11) Internals
In this tutorial, you will learn how to use internals within experiments
for
WRF, a free and open-source
application for atmospheric research and operational forecasting applications.
This tutorial builds off of concepts introduced in previous tutorials. Please make sure you review those before starting with this tutorial’s content.
Create a Workspace
To begin with, you need a workspace to configure the experiments. This can be created with the following command:
$ ramble workspace create internals_wrf
Activate the Workspace
Several of Ramble’s commands require an activated workspace to function properly. Activate the newly created workspace using the following command: (NOTE: you only need to run this if you do not currently have the workspace active).
$ ramble workspace activate internals_wrf
Configure Experiment Definitions
To being with, you need to configure the workspace. The workspace’s root
location can be seen under the Location output of:
$ ramble workspace info
Alternatively, the files can be edited directly with:
$ ramble workspace edit
Within the ramble.yaml file, write the following contents, which is the
final configuration from a previous tutorial.
NOTE: This workspace utilizes the spack package manager. As a result, it
requires spack is installed and available in your path. Modifications to
the package_manager variant will change this behavior.
# Copyright 2022-2025 The Ramble Authors
# Licensed under the Apache License, Version 2.0 <LICENSE-APACHE or
# https://www.apache.org/licenses/LICENSE-2.0> or the MIT license
# <LICENSE-MIT or https://opensource.org/licenses/MIT>, at your
# option. This file may not be copied, modified, or distributed
# except according to those terms.
ramble:
variants:
package_manager: spack
env_vars:
set:
OMP_NUM_THREADS: '{n_threads}'
variables:
processes_per_node: 16
n_ranks: '{processes_per_node}*{n_nodes}'
batch_submit: '{execute_experiment}'
mpi_command: mpirun -n {n_ranks}
applications:
wrfv4:
workloads:
CONUS_12km:
experiments:
scaling_{n_nodes}:
variables:
n_nodes: [1, 2]
software:
packages:
gcc9:
pkg_spec: gcc@9.4.0
intel-mpi:
pkg_spec: intel-oneapi-mpi@2021.11.0
compiler: gcc9
wrfv4:
pkg_spec: wrf@4.2 build_type=dm+sm compile_type=em_real nesting=basic ~chem
~pnetcdf
compiler: gcc9
environments:
wrfv4:
packages:
- intel-mpi
- wrfv4
The above configuration will execute 2 experiments, comprising a basic scaling study on 2 different sets of nodes. This is primarily defined by the use of vector experiments, which are documented in the vector logic portion of the workspace configuration file documentation. Vector experiments were also introduced in the vector and matrix tutorial.
Experiment Internals
In Ramble, the concept of internals allows a user to override some aspects
of a workload within the workspace configuration file. More information about
internals can be seen at Controlling Internals.

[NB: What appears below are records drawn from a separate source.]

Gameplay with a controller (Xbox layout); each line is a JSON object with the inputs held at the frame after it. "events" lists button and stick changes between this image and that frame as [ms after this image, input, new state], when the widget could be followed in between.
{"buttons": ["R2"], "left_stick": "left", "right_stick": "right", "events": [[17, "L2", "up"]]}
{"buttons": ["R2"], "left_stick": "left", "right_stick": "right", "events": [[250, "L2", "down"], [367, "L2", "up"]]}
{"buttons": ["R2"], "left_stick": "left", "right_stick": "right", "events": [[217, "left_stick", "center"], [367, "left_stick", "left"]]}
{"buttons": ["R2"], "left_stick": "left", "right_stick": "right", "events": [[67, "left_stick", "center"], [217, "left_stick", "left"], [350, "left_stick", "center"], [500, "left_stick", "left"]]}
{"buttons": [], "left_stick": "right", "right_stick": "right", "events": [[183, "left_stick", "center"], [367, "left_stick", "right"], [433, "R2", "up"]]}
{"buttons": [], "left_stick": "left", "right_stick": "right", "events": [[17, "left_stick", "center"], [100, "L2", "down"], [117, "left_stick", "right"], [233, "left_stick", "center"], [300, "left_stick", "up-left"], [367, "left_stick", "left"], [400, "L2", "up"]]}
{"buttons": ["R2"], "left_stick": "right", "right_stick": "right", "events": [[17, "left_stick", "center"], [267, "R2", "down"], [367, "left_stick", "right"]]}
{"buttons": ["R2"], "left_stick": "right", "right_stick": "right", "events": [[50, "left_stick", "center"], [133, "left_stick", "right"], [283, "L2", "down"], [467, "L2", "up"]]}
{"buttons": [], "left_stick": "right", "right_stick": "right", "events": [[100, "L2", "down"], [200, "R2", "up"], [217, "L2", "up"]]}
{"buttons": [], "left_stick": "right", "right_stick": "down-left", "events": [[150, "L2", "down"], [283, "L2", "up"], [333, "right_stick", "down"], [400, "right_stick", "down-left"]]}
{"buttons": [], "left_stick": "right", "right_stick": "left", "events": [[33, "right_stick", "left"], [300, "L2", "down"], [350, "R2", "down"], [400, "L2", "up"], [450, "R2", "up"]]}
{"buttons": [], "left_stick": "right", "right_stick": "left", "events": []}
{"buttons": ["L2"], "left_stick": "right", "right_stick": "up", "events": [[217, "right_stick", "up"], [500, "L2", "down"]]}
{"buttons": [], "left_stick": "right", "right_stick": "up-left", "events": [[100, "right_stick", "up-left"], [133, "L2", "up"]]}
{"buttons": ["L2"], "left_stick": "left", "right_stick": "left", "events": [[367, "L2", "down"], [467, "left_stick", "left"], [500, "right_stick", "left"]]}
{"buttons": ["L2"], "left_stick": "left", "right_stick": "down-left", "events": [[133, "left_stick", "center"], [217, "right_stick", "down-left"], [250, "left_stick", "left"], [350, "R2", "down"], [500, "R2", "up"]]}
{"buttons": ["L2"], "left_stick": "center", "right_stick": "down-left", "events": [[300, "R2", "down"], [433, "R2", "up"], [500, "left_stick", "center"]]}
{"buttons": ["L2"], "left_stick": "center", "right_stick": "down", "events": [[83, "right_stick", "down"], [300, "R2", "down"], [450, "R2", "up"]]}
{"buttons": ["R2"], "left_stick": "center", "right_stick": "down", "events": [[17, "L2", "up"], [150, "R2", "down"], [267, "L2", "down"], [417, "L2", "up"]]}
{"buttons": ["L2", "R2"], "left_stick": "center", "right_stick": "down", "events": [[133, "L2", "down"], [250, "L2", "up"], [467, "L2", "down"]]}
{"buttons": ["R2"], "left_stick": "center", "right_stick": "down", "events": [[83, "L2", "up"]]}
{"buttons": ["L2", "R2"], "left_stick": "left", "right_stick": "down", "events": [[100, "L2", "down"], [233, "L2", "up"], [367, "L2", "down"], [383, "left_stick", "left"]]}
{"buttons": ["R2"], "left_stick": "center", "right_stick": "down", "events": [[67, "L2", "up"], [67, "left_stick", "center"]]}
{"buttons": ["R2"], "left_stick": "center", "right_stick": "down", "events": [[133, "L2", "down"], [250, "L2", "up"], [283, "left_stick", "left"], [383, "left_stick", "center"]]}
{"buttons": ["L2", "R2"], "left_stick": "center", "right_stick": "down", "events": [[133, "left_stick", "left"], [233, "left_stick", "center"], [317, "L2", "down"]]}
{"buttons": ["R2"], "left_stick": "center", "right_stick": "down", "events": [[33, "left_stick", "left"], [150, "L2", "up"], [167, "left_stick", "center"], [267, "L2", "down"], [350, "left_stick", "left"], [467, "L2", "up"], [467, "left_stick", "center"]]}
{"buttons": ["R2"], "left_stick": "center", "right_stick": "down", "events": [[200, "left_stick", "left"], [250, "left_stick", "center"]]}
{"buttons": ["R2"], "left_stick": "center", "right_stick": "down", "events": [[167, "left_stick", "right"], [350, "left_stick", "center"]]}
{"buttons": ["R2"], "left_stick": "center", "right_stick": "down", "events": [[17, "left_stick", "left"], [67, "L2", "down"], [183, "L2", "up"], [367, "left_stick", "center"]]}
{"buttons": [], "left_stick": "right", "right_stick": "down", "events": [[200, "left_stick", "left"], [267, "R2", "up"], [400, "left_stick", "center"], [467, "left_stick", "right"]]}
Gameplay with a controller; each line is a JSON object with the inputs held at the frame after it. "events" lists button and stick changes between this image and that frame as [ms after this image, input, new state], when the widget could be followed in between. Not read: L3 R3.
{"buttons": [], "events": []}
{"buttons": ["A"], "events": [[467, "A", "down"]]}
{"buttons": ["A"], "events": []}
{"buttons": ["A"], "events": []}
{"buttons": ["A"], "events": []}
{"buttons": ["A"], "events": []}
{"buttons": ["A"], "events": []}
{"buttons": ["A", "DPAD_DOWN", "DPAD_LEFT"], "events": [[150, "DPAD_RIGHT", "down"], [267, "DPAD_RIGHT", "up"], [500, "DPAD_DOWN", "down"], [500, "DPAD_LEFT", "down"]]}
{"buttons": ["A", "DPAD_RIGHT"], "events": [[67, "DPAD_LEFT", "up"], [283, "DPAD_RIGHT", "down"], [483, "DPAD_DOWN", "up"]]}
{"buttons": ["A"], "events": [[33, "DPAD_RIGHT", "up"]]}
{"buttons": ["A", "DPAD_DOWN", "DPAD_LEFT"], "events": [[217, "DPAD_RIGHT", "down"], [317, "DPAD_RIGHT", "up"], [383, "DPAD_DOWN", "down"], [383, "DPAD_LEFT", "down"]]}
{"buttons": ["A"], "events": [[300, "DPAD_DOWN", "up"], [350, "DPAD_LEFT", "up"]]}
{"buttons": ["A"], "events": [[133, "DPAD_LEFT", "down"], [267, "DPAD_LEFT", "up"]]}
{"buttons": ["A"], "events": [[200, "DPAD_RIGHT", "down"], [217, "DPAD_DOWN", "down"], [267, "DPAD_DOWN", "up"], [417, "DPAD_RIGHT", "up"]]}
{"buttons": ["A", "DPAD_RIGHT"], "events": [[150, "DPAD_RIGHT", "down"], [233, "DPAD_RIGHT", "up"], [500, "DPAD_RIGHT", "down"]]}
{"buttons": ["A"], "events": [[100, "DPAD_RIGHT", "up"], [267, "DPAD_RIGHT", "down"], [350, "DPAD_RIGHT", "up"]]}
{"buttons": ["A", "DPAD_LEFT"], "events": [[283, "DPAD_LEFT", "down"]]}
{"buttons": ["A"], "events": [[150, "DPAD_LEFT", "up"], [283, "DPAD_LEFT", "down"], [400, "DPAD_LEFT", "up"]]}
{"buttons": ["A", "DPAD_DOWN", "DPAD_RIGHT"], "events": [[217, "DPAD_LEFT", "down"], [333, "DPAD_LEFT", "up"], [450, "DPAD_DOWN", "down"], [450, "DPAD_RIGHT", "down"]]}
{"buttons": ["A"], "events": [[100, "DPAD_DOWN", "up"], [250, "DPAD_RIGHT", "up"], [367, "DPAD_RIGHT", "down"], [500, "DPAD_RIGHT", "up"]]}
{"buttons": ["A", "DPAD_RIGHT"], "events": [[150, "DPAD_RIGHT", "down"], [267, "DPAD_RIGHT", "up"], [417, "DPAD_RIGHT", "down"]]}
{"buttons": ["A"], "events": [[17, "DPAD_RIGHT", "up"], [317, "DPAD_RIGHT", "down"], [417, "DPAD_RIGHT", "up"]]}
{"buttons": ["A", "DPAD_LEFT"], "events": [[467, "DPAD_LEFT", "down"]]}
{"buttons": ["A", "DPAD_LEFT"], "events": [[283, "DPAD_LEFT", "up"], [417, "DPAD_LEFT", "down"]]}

The internals block within a workspace configuration file can be used to
define custom executables, and control the order of executables within an
experiment.
In this tutorial, you will define new executables for tracking the start and end timestamp of each experiment, and properly inject these into the experiment order.
Define New Executables
The definition of a new executable lives within an internals block. Below
is an example of defining a new executable called start_time which time in
seconds since 1970-01-01 00:00 UTC:
internals:
custom_executables:
start_time:
template:
- 'date +%s'
use_mpi: false
redirect: '{experiment_run_dir}/start_time'
Within this start_time definition, the template attribute takes a list
of strings which will be injected as part of this executable. The use_mpi
attribute tells Ramble if this executable apply the mpi_command variable
definition as a prefix to every entry of the template attribute. The
redirect attribute defines the file each portion of template should be
redirected into.
Not shown above is the output_capture attribute, which defines the operator
used for capturing the output from the portions of template (the default is
&>).
By default, this would define the actual command to be:
date +%s &> {experiment_run_dir}/start_time
Edit your workspace configuration file using:
$ ramble workspace edit
Within this file, use the example above to define two new executables
start_time and end_time. Make sure you change the value of redirect
in the end_time executable definition. The resulting file should look like
the following:
# Copyright 2022-2025 The Ramble Authors
# Licensed under the Apache License, Version 2.0 <LICENSE-APACHE or
# https://www.apache.org/licenses/LICENSE-2.0> or the MIT license
# <LICENSE-MIT or https://opensource.org/licenses/MIT>, at your
# option. This file may not be copied, modified, or distributed
# except according to those terms.
ramble:
variants:
package_manager: spack
env_vars:
set:
OMP_NUM_THREADS: '{n_threads}'
variables:
processes_per_node: 16
n_ranks: '{processes_per_node}*{n_nodes}'
batch_submit: '{execute_experiment}'
mpi_command: mpirun -n {n_ranks}
applications:
wrfv4:
workloads:
CONUS_12km:
experiments:
scaling_{n_nodes}:
internals:
custom_executables:
start_time:
template:
- date +%s
redirect: '{experiment_run_dir}/start_time'
use_mpi: false
end_time:
template:
- date +%s
redirect: '{experiment_run_dir}/end_time'
use_mpi: false
variables:
n_nodes: [1, 2]
software:
packages:
gcc9:
pkg_spec: gcc@9.4.0
intel-mpi:
pkg_spec: intel-oneapi-mpi@2021.11.0
compiler: gcc9
wrfv4:
pkg_spec: wrf@4.2 build_type=dm+sm compile_type=em_real nesting=basic ~chem
~pnetcdf
compiler: gcc9
environments:
wrfv4:
packages:
- intel-mpi
- wrfv4
Defining Executable Order
At this point, start_time and end_time are defined as new executables,
however they are not added to your experiments. To verify this, execute:
$ ramble workspace setup --dry-run
and examine the execute_experiment scripts in your experiment directories.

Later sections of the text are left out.